Former Rep. John Dingell receiving hospice care, suffering from cancer

PHOTO: Rep. John Dingell, D-Mich., arrives at the National Press Club to speak at a luncheon, June 27, 2014.PlayTom Williams/CQ Roll Call/Getty Images
WATCH Nov. 24, 2014: John Dingell receives Presidential Medal of Freedom

Former Rep. John Dingell Jr., the longest-serving member of Congress in U.S. history, is receiving hospice care and has cancer, a source close to the family confirmed Wednesday, after his wife and successor, Rep. Debbie Dingell, announced he was entering “a new phase” of his life.

“Friends and colleagues know me and know I would be in Washington right now unless something was up,” Rep. Debbie Dingell, D-Mich., revealed on her Facebook page. “I am home with John and we have entered a new phase.”

Dingell, age 92, is known to have been in declining health in recent months. He also suffered a heart attack Sept. 17, 2018.

PHOTO: Representative Debbie Dingell, a Democrat from Michigan, questions Scott Pruitt, administrator of the Environmental Protection Agency (EPA) during a House Energy and Commerce Subcommittee hearing in Washington, D.C., April 26, 2018. Andrew Harrer/Bloomberg via Getty Images
Representative Debbie Dingell, a Democrat from Michigan, questions Scott Pruitt, administrator of the Environmental Protection Agency (EPA) during a House Energy and Commerce Subcommittee hearing in Washington, D.C., April 26, 2018.

“He is my love and we have been a team for nearly 40 years,” the congresswoman wrote. “I will be taking each day as it comes.

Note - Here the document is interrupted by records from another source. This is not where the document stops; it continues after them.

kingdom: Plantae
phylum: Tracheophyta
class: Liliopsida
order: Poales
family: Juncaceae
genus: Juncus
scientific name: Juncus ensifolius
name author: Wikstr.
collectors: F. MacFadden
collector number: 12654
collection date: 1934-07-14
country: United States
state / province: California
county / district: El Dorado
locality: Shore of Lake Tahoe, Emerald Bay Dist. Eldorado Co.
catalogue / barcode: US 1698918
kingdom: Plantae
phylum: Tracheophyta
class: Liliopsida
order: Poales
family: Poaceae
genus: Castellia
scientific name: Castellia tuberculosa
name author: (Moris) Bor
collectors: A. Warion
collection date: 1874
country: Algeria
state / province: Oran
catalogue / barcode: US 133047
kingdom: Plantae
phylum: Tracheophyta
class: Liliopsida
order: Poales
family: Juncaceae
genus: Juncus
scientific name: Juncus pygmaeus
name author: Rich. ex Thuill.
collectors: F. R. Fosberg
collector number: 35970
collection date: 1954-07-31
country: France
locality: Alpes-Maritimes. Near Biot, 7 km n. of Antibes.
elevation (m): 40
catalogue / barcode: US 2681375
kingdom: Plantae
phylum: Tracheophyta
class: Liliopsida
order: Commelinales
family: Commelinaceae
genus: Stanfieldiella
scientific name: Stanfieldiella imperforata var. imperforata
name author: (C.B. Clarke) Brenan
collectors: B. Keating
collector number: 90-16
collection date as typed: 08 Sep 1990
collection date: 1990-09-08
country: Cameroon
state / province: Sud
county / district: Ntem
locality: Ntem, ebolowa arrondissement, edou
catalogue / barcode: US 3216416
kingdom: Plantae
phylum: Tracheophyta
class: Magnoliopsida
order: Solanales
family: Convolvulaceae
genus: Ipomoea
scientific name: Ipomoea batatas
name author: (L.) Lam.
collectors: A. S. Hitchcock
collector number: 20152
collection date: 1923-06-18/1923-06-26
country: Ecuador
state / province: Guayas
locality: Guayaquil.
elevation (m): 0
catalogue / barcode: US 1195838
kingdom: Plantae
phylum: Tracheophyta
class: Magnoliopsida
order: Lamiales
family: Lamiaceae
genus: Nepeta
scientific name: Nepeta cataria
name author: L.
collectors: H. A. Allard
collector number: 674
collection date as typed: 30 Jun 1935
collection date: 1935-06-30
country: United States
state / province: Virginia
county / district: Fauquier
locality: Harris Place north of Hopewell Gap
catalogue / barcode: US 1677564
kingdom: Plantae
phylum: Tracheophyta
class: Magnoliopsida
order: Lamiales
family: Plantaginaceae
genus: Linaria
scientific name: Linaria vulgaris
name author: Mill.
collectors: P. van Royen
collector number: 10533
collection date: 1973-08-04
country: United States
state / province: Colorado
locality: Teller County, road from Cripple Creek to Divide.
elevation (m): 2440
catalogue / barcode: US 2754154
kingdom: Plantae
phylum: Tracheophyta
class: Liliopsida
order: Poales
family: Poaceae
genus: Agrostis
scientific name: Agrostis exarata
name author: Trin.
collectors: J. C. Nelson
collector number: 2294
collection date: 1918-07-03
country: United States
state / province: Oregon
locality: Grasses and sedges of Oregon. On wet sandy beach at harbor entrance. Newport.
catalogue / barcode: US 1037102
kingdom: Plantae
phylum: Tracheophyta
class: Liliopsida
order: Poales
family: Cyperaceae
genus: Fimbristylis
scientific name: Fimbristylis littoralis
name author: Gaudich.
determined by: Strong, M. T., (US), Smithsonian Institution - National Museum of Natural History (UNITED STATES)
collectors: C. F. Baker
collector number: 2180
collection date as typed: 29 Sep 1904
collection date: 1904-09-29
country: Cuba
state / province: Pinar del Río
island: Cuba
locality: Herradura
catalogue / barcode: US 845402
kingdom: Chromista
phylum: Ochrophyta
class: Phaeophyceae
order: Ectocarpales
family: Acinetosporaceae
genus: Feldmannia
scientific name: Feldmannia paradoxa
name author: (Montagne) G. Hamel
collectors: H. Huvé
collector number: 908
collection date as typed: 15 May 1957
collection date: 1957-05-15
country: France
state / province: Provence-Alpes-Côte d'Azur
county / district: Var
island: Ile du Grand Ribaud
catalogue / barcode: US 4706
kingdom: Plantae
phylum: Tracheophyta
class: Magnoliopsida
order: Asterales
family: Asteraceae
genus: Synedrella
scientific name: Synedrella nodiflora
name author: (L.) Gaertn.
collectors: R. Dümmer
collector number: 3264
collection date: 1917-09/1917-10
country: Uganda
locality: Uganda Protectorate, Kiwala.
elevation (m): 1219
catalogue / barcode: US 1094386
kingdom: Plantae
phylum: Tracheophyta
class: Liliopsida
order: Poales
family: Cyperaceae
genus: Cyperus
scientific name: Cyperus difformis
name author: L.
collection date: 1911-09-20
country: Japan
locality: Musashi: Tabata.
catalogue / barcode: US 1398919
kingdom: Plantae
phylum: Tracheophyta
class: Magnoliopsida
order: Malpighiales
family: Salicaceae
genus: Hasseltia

We thank people for their friendship and support and ask for prayers and privacy during this difficult time.”

Wednesday evening, John Dingell tweeted appreciation for the outpouring of support he's received in the wake of his wife's announcement.

Debbie Dingell was not present for President Donald Trump’s State of the Union address Tuesday evening, prompting her to explain her absence. The two were married in 1981.

Dingell succeeded his father, John Dingell Sr., at age 29, taking office on Dec. 13, 1955, and serving 30 terms in the House of Representatives. He retired January 3, 2015, after a storied career inside the Capitol – particularly on the House Energy and Commerce Committee, where he served two stints as chairman.

House Majority Leader Steny Hoyer, who described himself as “a very close friend” of Dingell’s, said he spoke to Congresswoman Dingell on Tuesday, and that she “obviously is concerned” for her husband.

“John Dingell was one of the great legislators that has served in this Congress and certainly one of the great legislators that I’ve served with whose impact – clean air, clean water, consumer protections, financial regulations – he was a tireless advocate for the people,” Hoyer, D-Md., said. “John Dingell was a giant legislator on behalf of the people. I hope that he does better.”

Even in retirement, Dingell is also widely appreciated for his colorful humor, particularly on Twitter, where he has 252,000 followers and often ribs Republicans.

Dingell was drafted into the U.S. Army, serving from 1944-1946, achieving the rank of Second Lieutenant. He did not deploy overseas to a theater of war during World War II.

HarperCollins recently published Dingell’s memoir, titled: “The Dean: The Best Seat in the House.”